I have a 1981 Ford 7600 FWD that I bought without the front planetary gears(removed by previous owner due to damage I assume). It has a ZF off-set front housing. Would like to know what other manufacturers and models would have the same gears, finding these is not easy. Would like to confirm what the correct tire sizes are for this tractor to make sure that when gears are replaced I don't have issue with ratios. Currently rear 16.9x38, front 14.9x24.


----------



## sixbales (May 18, 2011)

Howdy eastcan1,

Welcome to the Ford/New Holland tractor forum.

Attached are 7600 FWD parts diagrams from the Messick's Farm Equipment Parts department. If you can determine the part numbers you need from these diagrams, we can do a search for them. Also check with Messick's parts department to see if they can help (1-877-260-3528). If they have the part you need, there will be a price posted. If they say "call" they may an alternative. I suspect the cost will be substantial.

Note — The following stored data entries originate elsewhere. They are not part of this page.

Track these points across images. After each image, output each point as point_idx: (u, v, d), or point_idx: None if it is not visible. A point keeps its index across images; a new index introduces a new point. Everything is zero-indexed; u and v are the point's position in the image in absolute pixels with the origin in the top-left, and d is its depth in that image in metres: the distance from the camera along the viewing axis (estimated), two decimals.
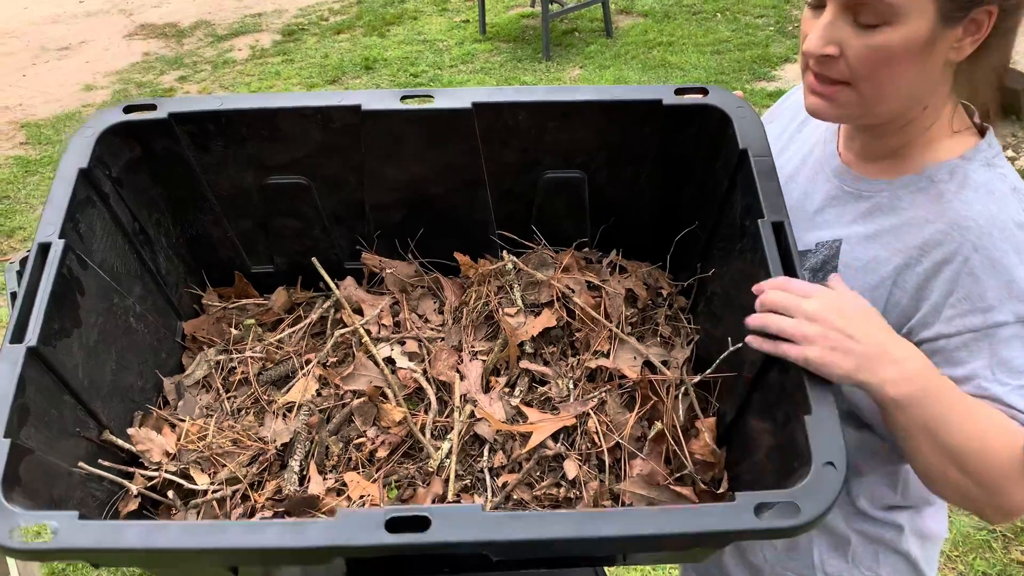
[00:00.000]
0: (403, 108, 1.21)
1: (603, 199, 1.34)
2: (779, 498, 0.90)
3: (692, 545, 0.92)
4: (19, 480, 0.93)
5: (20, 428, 0.96)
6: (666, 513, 0.91)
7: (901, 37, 0.94)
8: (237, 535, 0.88)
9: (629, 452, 1.16)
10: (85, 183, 1.14)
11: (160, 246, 1.32)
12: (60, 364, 1.04)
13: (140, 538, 0.87)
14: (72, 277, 1.09)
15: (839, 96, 1.02)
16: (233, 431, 1.19)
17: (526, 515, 0.90)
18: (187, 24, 7.01)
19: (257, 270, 1.42)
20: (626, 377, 1.21)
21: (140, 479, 1.11)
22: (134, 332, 1.23)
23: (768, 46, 5.45)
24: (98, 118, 1.19)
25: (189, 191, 1.29)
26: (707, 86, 1.21)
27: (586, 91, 1.22)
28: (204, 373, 1.29)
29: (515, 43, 6.05)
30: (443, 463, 1.17)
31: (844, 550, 1.21)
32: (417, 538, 0.87)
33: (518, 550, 0.89)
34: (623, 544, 0.89)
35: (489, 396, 1.24)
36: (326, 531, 0.88)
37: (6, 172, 4.89)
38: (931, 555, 1.26)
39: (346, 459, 1.19)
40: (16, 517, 0.88)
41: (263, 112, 1.21)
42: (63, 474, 1.03)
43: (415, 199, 1.34)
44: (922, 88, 1.01)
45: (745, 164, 1.14)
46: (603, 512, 0.91)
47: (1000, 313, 0.98)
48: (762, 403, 1.09)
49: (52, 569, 2.54)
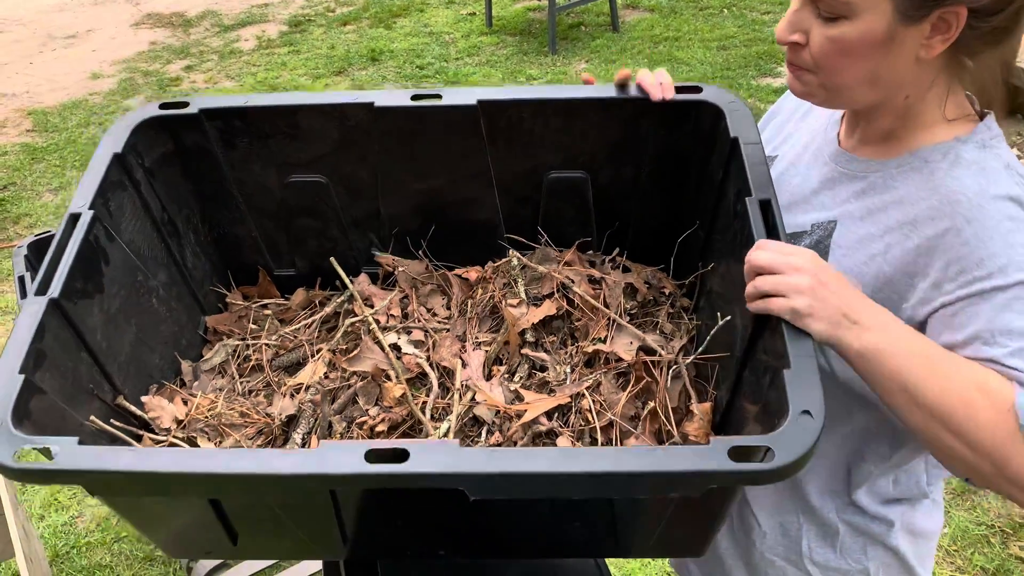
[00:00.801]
0: (412, 105, 1.29)
1: (606, 200, 1.39)
2: (754, 442, 0.91)
3: (668, 488, 0.93)
4: (29, 414, 0.99)
5: (35, 370, 1.03)
6: (643, 452, 0.92)
7: (858, 32, 0.99)
8: (222, 461, 0.92)
9: (623, 430, 1.17)
10: (118, 167, 1.24)
11: (188, 241, 1.40)
12: (80, 320, 1.11)
13: (133, 462, 0.92)
14: (98, 246, 1.17)
15: (805, 78, 1.07)
16: (242, 406, 1.24)
17: (503, 450, 0.92)
18: (194, 14, 6.99)
19: (280, 273, 1.50)
20: (622, 360, 1.23)
21: (148, 441, 1.16)
22: (156, 313, 1.30)
23: (774, 42, 5.33)
24: (135, 113, 1.30)
25: (217, 188, 1.39)
26: (701, 84, 1.27)
27: (583, 89, 1.29)
28: (222, 359, 1.35)
29: (521, 36, 6.01)
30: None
31: (833, 540, 1.20)
32: (395, 468, 0.89)
33: (494, 485, 0.91)
34: (598, 482, 0.89)
35: (490, 383, 1.27)
36: (307, 460, 0.91)
37: (13, 159, 4.90)
38: (923, 552, 1.22)
39: (348, 436, 1.23)
40: (20, 440, 0.93)
41: (284, 109, 1.31)
42: (74, 424, 1.08)
43: (427, 202, 1.41)
44: (888, 81, 1.04)
45: (736, 152, 1.18)
46: (581, 449, 0.92)
47: (997, 278, 0.98)
48: (752, 382, 1.10)
49: (55, 552, 2.56)
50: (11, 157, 4.95)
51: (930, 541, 1.24)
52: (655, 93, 1.25)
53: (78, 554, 2.57)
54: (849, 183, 1.15)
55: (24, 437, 0.94)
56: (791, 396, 0.93)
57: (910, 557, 1.21)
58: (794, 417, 0.92)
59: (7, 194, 4.57)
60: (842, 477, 1.20)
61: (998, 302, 0.98)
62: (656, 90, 1.25)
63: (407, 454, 0.90)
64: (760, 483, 0.92)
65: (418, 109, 1.29)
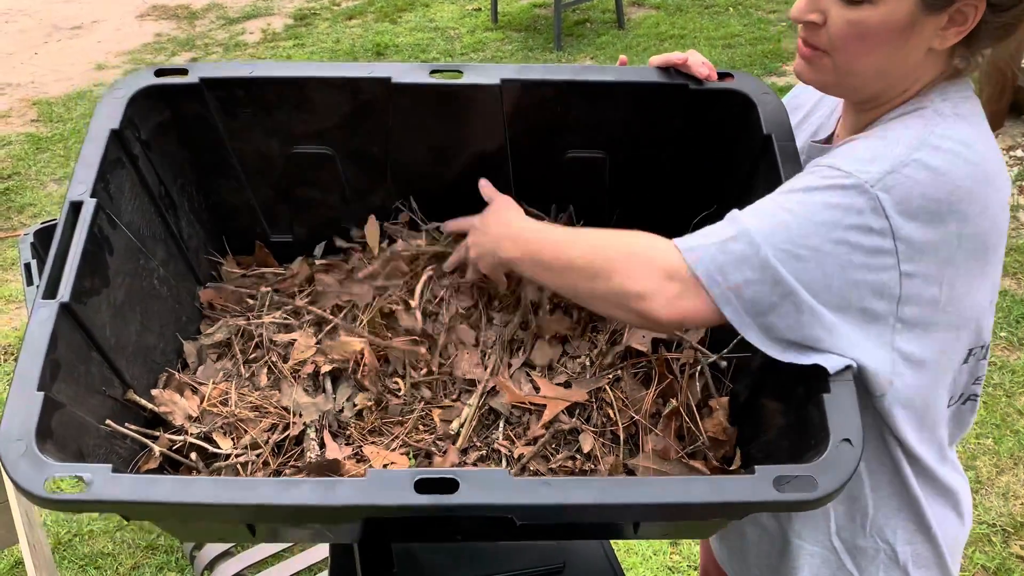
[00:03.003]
0: (432, 82, 1.22)
1: (624, 181, 1.36)
2: (798, 472, 0.92)
3: (713, 515, 0.95)
4: (51, 433, 0.95)
5: (53, 383, 0.97)
6: (690, 482, 0.93)
7: (880, 17, 0.97)
8: (269, 492, 0.89)
9: (644, 428, 1.18)
10: (116, 144, 1.15)
11: (183, 211, 1.33)
12: (90, 321, 1.05)
13: (172, 492, 0.89)
14: (103, 236, 1.10)
15: (818, 60, 1.04)
16: (254, 396, 1.21)
17: (553, 480, 0.91)
18: (199, 6, 7.00)
19: (276, 239, 1.43)
20: (642, 355, 1.23)
21: (165, 440, 1.13)
22: (157, 294, 1.24)
23: (780, 41, 5.48)
24: (130, 80, 1.20)
25: (215, 157, 1.30)
26: (732, 71, 1.23)
27: (612, 72, 1.24)
28: (223, 337, 1.31)
29: (527, 32, 6.04)
30: (459, 431, 1.19)
31: (863, 519, 1.17)
32: (446, 499, 0.89)
33: (544, 514, 0.92)
34: (648, 512, 0.91)
35: (506, 371, 1.26)
36: (356, 490, 0.89)
37: (17, 149, 4.90)
38: (954, 543, 1.22)
39: (358, 427, 1.21)
40: (50, 468, 0.89)
41: (292, 81, 1.22)
42: (90, 430, 1.04)
43: (438, 174, 1.35)
44: (897, 70, 1.02)
45: (769, 149, 1.16)
46: (629, 479, 0.93)
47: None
48: (776, 384, 1.11)
49: (57, 540, 2.56)
50: (16, 147, 4.92)
51: (963, 528, 1.24)
52: (702, 72, 1.22)
53: (80, 542, 2.55)
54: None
55: (53, 464, 0.90)
56: (831, 423, 0.95)
57: (942, 545, 1.19)
58: (835, 444, 0.94)
59: (12, 183, 4.55)
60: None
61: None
62: (703, 69, 1.22)
63: (457, 484, 0.90)
64: (802, 510, 0.95)
65: (437, 87, 1.22)
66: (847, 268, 0.95)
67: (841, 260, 0.95)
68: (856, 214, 0.94)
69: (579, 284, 1.08)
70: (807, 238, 0.95)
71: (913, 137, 0.98)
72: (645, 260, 1.02)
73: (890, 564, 1.18)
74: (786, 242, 0.96)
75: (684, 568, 2.34)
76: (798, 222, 0.96)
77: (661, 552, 2.38)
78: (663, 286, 1.00)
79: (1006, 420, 2.78)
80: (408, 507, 0.89)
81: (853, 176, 0.95)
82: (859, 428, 0.94)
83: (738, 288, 0.97)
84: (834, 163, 0.99)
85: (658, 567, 2.35)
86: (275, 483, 0.90)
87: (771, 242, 0.96)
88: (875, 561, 1.18)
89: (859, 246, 0.95)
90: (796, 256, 0.95)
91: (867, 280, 0.96)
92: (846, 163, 0.97)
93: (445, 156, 1.33)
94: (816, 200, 0.97)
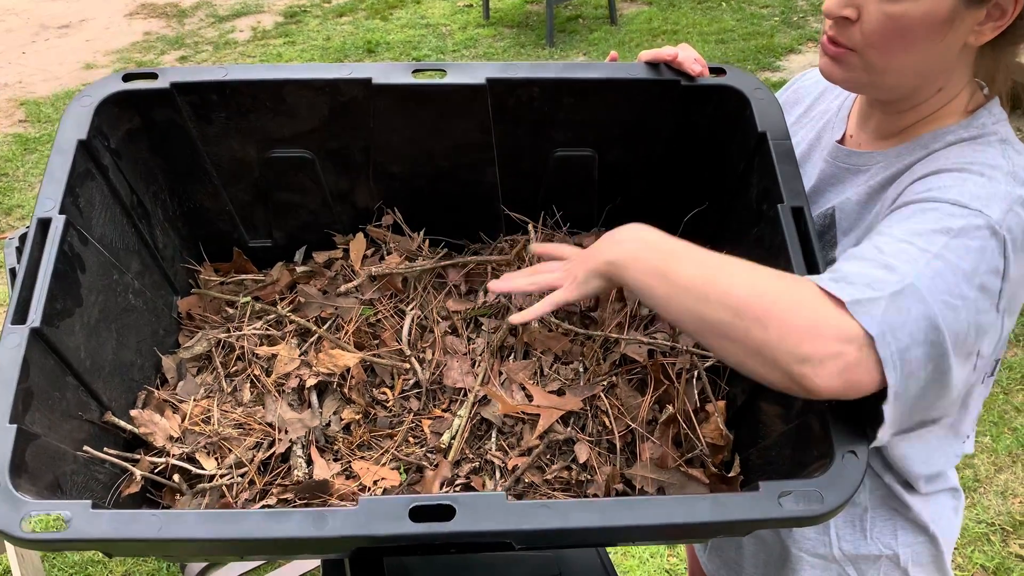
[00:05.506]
0: (415, 82, 1.17)
1: (613, 178, 1.32)
2: (803, 487, 0.90)
3: (718, 534, 0.93)
4: (26, 466, 0.90)
5: (25, 413, 0.93)
6: (692, 501, 0.90)
7: (922, 11, 0.93)
8: (257, 525, 0.86)
9: (640, 435, 1.16)
10: (84, 155, 1.10)
11: (157, 219, 1.27)
12: (63, 345, 1.00)
13: (156, 528, 0.85)
14: (73, 254, 1.05)
15: (847, 59, 1.00)
16: (237, 413, 1.17)
17: (551, 503, 0.89)
18: (188, 4, 6.89)
19: (255, 244, 1.39)
20: (636, 361, 1.20)
21: (146, 463, 1.08)
22: (133, 309, 1.19)
23: (773, 36, 5.43)
24: (97, 87, 1.14)
25: (188, 163, 1.25)
26: (725, 66, 1.19)
27: (601, 68, 1.20)
28: (203, 350, 1.26)
29: (519, 29, 6.00)
30: (451, 444, 1.15)
31: (861, 522, 1.17)
32: (442, 527, 0.86)
33: (543, 539, 0.89)
34: (650, 533, 0.88)
35: (497, 380, 1.23)
36: (348, 521, 0.86)
37: (5, 150, 4.79)
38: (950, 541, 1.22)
39: (346, 441, 1.17)
40: (26, 506, 0.85)
41: (269, 84, 1.17)
42: (66, 457, 1.00)
43: (422, 174, 1.31)
44: (934, 67, 0.99)
45: (763, 147, 1.13)
46: (630, 500, 0.90)
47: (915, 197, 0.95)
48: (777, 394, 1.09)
49: (52, 564, 2.50)
50: (3, 148, 4.80)
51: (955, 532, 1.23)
52: (695, 70, 1.18)
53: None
54: (852, 177, 1.11)
55: (30, 502, 0.85)
56: (835, 433, 0.93)
57: (941, 542, 1.18)
58: (840, 458, 0.91)
59: None
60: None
61: (879, 231, 0.94)
62: (695, 67, 1.18)
63: (453, 511, 0.87)
64: (808, 525, 0.93)
65: (419, 87, 1.18)
66: (979, 313, 0.89)
67: (978, 306, 0.88)
68: (992, 257, 0.89)
69: (721, 320, 0.89)
70: (959, 287, 0.87)
71: (1005, 171, 0.94)
72: (810, 313, 0.86)
73: (891, 567, 1.17)
74: (945, 293, 0.87)
75: (681, 571, 2.33)
76: (951, 270, 0.87)
77: (658, 555, 2.36)
78: (838, 351, 0.83)
79: (1003, 417, 2.74)
80: (403, 537, 0.86)
81: (983, 215, 0.90)
82: (863, 439, 0.92)
83: (905, 351, 0.85)
84: (959, 199, 0.92)
85: (655, 569, 2.33)
86: (262, 516, 0.86)
87: (936, 296, 0.86)
88: (876, 564, 1.17)
89: (990, 290, 0.89)
90: (953, 308, 0.87)
91: (983, 322, 0.90)
92: (973, 202, 0.91)
93: (430, 157, 1.29)
94: (960, 244, 0.89)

I checked with the Tractorhouse.com "dismantled machines" section. They have 21ea. 7600's listed in salvage. I have no idea if any are FWD. You'll have to call each of them if necessary.


----------



## EdF (Sep 15, 2014)

Try Abilene Machine Ag Replacement Parts, Abilene, Texas . They advertise the following:

"Mechanical Front Wheel Drive Parts for Ford New Holland® Tractors. Used tractor parts, along with additional new and remanufactured products not sold online, are available by calling toll-free 1-800-255-0337."

They might be able to help you out with the sun and planetary gears you are looking for. 

Good Luck


----------



## sixbales (May 18, 2011)

eastcan1,

In looking at partsprint(5).pdf attachment to my original post:

Item #22 sun gear, P/N ZP1927654
Item #32 planetary gear, P/N ZP1927655 

Please advise if the above is incorrect.


----------